[Excerpt provided]
[SRILM User List] language models

Thu Aug 27 13:38:35 PDT 2009

Md. Akmal Haidar wrote:
>
>  Hi,
> Thanks for your reply.
> I need to mix 20 topic models. srilm provide 10 LM file one at a time.
> I use the following command:(t:topic,w:topic weight)
> ngram -lm t1.lm w1 -mix-lm t2.lm w2 -mix-lm2 t3.lm w3 
> .............-mix-lm9 t10.lm w10 -write-lm t1to10.lm
> ngram -lm t11.lm w11 -mix-lm t12.lm w12 -mix-lm2 t13.lm w13 
> .............-mix-lm9 t20.lm w20 -write-lm t11to20.lm
> ngram -lm t1to10.lm .5 -mix-lm t11to20.lm .5 -write-lm t1to20.lm
You can mix the models recursively.  To mix three models  L1 L2 L3 with 
weights w1 w2 w3 (w1 + w2+ w3  = 1)
you first build

       L12 = w1/(w1+w2) L1 + w2/(w1+w2) L2

and then

       L = (w1 + w2) L12 + w3 L3.

I'll leave it to you to generalize this to a larger number of models.

Please direct future questions of this nature to the srilm-user mailing 
list.

Andreas

>
> could you please tell me is the command correct for mixing LM file?
>
> Thanks
> Akmal
>
> ------------------------------------------------------------------------
> *From:* Andreas Stolcke <stolcke at speech.sri.com>
> *To:* Md. Akmal Haidar <akmalcuet00 at yahoo.com>
> *Cc:* srilm-user <srilm-user at speech.sri.com>
> *Sent:* Wednesday, August 19, 2009 8:05:40 PM
> *Subject:* Re: language models
>
> Md. Akmal Haidar wrote:
> > Hi,
> > I have three 3 lm file.
> > The first one i got by ngram-count.
> > The second one is by applying some matlab programming on the first.

[Brief]
Pick up the SRILM mailing-list thread on mixing language models after its last line and write what comes next. The listing that comes next has nothing to do with the SRILM mailing-list thread.

[Data]
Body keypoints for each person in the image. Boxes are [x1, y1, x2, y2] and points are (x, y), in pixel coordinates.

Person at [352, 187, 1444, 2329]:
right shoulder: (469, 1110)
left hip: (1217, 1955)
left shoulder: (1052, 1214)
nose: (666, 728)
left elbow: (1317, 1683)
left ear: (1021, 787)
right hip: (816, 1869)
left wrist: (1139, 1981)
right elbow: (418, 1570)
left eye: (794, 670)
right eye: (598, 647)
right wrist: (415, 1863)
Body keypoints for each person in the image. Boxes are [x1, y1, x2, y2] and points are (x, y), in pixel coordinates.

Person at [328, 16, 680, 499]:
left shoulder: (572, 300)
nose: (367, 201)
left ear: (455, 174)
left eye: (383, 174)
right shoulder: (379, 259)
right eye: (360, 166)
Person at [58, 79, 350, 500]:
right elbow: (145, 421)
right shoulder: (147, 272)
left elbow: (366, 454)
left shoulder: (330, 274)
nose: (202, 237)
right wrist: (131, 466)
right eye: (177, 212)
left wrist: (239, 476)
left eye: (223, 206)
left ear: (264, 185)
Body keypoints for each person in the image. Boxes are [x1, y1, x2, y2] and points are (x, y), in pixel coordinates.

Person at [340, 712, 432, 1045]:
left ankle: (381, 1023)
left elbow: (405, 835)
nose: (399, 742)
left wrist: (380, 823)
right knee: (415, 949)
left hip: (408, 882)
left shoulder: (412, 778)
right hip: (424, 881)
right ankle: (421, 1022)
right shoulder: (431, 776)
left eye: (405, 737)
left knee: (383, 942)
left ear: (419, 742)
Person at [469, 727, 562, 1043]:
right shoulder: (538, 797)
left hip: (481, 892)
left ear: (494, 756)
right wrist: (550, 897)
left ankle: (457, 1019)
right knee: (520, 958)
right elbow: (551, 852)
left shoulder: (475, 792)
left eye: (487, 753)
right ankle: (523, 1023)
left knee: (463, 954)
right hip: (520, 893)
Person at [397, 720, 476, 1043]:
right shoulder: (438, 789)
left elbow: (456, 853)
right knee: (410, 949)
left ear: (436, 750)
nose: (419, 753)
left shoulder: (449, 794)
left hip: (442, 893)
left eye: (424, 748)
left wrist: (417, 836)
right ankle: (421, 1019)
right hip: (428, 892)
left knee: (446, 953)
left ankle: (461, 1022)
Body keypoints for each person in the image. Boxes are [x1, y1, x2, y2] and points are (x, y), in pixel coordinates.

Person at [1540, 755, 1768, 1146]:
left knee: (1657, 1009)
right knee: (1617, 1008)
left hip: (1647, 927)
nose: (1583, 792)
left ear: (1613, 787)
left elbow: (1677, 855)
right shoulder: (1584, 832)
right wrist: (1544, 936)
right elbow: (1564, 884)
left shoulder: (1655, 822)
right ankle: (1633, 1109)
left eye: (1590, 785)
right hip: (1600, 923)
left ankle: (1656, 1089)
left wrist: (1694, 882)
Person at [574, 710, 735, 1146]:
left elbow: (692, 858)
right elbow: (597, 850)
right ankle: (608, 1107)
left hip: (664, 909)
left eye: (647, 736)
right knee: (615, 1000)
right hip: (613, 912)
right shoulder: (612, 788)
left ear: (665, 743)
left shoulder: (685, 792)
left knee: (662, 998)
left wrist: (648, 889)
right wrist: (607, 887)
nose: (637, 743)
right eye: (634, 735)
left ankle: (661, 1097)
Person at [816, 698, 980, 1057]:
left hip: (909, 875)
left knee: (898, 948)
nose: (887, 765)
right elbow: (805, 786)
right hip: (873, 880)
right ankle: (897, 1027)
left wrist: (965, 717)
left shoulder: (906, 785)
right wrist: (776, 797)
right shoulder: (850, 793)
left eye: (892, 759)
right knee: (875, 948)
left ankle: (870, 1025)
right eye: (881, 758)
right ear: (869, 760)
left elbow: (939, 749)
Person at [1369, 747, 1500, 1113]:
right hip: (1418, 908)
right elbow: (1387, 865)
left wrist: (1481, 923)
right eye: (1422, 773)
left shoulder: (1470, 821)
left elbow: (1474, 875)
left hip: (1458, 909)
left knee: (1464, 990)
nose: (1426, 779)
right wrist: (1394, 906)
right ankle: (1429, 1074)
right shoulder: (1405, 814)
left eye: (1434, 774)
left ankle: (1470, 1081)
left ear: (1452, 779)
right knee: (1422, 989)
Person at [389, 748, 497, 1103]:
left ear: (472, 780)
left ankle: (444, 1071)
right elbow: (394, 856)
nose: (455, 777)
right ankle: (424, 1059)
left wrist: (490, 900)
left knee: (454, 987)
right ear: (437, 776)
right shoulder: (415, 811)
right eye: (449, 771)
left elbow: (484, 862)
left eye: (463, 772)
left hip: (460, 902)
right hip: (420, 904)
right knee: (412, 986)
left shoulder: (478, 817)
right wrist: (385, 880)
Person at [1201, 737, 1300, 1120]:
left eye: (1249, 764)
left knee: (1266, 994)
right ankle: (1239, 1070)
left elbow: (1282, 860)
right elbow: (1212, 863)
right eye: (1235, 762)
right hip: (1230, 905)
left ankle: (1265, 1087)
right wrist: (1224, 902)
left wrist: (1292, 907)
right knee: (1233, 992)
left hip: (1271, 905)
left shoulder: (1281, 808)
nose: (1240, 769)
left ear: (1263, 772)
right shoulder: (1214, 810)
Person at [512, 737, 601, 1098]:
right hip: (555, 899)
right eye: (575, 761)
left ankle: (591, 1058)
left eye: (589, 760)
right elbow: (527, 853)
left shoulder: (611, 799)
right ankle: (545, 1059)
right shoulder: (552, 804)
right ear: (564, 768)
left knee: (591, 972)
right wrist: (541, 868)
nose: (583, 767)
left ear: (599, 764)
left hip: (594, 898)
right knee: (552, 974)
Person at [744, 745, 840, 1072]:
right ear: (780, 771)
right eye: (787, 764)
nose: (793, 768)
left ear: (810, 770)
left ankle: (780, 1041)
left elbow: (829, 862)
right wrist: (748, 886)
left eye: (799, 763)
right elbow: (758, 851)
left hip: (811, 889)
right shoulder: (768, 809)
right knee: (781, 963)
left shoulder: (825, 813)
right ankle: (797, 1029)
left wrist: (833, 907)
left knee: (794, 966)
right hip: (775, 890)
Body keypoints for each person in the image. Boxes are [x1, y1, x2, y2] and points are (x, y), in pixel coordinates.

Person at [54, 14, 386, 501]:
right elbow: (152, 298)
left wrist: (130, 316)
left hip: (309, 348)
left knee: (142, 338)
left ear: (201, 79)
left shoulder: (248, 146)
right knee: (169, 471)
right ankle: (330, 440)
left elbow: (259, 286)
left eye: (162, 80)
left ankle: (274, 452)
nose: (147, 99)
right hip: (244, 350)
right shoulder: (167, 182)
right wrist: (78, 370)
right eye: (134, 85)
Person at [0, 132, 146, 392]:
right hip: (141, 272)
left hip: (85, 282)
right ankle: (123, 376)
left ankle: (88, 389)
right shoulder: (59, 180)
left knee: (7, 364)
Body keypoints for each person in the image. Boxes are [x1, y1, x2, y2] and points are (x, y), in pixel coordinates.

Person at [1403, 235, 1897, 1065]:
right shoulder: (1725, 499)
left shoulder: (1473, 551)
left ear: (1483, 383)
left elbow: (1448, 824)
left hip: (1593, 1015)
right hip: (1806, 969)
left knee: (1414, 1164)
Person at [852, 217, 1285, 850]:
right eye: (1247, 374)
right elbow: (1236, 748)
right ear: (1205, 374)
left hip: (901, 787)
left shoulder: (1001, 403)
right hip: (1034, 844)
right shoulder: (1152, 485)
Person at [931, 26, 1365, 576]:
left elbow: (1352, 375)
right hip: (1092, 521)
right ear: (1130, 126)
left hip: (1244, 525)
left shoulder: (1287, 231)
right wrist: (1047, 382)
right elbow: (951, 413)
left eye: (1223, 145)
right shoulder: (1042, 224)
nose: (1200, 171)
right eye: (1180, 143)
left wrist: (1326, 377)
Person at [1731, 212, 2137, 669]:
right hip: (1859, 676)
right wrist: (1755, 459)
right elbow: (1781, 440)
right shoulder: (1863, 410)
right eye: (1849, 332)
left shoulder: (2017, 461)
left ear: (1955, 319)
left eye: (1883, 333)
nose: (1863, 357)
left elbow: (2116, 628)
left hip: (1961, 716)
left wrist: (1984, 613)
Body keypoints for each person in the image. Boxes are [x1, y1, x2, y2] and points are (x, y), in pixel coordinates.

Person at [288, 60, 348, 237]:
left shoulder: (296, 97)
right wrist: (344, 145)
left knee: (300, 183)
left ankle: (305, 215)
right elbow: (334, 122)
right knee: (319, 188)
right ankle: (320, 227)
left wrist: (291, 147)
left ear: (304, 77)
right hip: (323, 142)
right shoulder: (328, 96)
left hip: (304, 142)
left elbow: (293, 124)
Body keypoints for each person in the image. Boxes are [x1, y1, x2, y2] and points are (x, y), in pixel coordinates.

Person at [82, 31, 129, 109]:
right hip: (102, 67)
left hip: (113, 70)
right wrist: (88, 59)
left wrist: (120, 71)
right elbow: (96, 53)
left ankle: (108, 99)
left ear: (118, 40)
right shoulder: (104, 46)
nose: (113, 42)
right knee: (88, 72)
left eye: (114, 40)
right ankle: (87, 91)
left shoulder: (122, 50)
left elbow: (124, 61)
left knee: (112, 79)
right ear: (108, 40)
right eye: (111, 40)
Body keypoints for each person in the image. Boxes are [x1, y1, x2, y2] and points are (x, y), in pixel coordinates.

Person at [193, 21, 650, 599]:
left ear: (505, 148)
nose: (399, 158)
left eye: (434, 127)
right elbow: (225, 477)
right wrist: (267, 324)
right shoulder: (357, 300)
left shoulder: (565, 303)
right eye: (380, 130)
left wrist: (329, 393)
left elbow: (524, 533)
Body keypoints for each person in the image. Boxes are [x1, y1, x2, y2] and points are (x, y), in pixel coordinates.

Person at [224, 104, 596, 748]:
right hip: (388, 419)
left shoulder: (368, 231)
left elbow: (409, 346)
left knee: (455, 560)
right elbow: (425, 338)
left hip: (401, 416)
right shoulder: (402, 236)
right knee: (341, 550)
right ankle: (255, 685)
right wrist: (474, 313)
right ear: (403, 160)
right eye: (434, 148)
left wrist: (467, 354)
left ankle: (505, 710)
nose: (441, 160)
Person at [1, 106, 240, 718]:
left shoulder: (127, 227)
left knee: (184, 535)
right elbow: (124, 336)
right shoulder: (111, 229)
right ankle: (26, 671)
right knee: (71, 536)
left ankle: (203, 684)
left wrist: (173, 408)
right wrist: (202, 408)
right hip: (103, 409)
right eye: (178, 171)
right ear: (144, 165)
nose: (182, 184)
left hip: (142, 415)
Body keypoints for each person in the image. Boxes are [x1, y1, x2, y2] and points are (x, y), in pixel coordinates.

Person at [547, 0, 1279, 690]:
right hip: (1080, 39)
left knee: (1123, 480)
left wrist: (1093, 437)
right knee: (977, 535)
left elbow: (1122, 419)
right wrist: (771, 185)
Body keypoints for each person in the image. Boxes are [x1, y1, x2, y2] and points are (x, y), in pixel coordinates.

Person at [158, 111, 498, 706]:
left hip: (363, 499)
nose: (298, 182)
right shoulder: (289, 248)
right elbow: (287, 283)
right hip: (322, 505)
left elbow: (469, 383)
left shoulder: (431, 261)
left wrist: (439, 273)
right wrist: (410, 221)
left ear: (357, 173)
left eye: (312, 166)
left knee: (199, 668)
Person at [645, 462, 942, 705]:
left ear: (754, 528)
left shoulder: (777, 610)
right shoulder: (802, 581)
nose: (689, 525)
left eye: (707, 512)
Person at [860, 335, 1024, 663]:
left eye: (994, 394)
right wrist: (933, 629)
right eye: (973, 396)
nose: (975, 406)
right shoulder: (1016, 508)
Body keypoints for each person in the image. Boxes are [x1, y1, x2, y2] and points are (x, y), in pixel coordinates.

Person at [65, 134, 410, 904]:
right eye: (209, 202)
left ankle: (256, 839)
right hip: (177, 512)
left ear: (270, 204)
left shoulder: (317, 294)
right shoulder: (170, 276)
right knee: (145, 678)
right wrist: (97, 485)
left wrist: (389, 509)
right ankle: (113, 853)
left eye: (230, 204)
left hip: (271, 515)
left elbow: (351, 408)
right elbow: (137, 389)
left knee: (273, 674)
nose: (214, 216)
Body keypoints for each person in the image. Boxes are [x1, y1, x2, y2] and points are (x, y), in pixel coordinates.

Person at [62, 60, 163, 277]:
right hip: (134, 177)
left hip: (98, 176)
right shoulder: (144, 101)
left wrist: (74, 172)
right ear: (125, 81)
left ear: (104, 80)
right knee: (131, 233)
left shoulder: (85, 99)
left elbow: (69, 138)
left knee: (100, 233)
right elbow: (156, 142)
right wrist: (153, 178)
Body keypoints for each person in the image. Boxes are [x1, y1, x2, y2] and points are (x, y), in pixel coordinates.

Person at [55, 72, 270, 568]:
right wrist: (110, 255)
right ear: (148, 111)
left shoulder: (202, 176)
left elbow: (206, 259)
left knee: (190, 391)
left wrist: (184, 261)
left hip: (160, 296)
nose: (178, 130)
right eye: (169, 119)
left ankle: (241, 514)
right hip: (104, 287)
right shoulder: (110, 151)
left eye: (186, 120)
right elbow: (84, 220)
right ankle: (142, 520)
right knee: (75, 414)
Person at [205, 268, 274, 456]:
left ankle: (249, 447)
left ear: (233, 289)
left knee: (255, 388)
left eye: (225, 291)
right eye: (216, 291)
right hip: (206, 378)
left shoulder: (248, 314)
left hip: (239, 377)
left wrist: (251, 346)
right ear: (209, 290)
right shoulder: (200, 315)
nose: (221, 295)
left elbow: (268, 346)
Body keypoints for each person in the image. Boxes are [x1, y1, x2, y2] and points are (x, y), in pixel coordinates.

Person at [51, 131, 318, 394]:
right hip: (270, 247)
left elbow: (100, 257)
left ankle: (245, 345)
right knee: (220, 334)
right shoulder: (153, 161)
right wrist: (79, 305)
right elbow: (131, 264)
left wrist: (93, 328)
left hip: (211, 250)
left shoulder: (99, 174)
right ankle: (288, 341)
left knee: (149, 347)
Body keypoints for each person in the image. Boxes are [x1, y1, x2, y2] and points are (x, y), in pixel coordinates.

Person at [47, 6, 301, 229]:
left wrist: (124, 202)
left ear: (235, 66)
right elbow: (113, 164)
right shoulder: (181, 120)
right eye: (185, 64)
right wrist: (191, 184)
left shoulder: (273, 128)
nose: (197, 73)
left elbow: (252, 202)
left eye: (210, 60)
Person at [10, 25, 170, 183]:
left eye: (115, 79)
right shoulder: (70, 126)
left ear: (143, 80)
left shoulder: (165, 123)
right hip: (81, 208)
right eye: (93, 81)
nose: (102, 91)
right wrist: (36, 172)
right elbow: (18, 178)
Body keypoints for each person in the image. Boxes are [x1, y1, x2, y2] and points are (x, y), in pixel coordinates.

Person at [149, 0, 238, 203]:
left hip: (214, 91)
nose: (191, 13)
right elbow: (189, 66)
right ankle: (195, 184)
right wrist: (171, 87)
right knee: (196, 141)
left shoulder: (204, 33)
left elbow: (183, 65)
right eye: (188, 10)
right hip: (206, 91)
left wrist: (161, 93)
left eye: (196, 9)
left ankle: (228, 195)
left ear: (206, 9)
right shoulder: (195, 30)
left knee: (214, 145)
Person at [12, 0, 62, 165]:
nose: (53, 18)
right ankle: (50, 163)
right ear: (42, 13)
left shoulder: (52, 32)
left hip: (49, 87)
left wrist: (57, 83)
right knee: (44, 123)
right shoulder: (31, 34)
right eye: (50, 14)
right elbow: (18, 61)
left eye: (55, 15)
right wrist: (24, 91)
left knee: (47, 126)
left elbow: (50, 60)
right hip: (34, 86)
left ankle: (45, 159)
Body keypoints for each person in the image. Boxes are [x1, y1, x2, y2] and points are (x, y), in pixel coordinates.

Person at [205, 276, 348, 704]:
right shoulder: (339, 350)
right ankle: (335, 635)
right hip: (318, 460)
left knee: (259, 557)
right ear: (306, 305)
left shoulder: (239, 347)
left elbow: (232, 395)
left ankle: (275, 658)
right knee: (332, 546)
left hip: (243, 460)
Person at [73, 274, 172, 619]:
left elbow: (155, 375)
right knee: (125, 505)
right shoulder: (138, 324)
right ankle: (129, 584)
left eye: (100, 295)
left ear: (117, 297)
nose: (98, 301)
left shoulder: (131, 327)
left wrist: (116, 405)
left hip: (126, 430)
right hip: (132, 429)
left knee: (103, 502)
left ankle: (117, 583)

[Answer to this task]
> > The third one is by renormalizing the second one using ngram -renorm 
> option.
> >  In creating the third one, i faced some message like: BOW 
> denominator for context "been has" is -0.382151<=0, numerator is 0.846874
> That's expected if you changed the probabilities such that they sum to 
> > 1 for a given context.
> ngram -renorm cannot deal with this.  It simply recomputes the backoff 
> weights to normalize the model, but it won't change the existing ngram 
> probabilities.  Obviously if just the explicit ngram probabilities sum 
> to > 1 there is no way to assign backoff weights such that the model 
> is normalized, hence the above message.
> >  The second and third one gives too lowest perplexity(7.53 & 5.70) . 
> The first one gives 73.73
> That's right, if your probabilities don't sum to 1 (over the entire 
> vocabulary, for all contexts) perplexities are meaningless.
>
> You can run ngram -debug 3 -ppl to check that probabilities are 
> normalized for all contexts occurring in your test set.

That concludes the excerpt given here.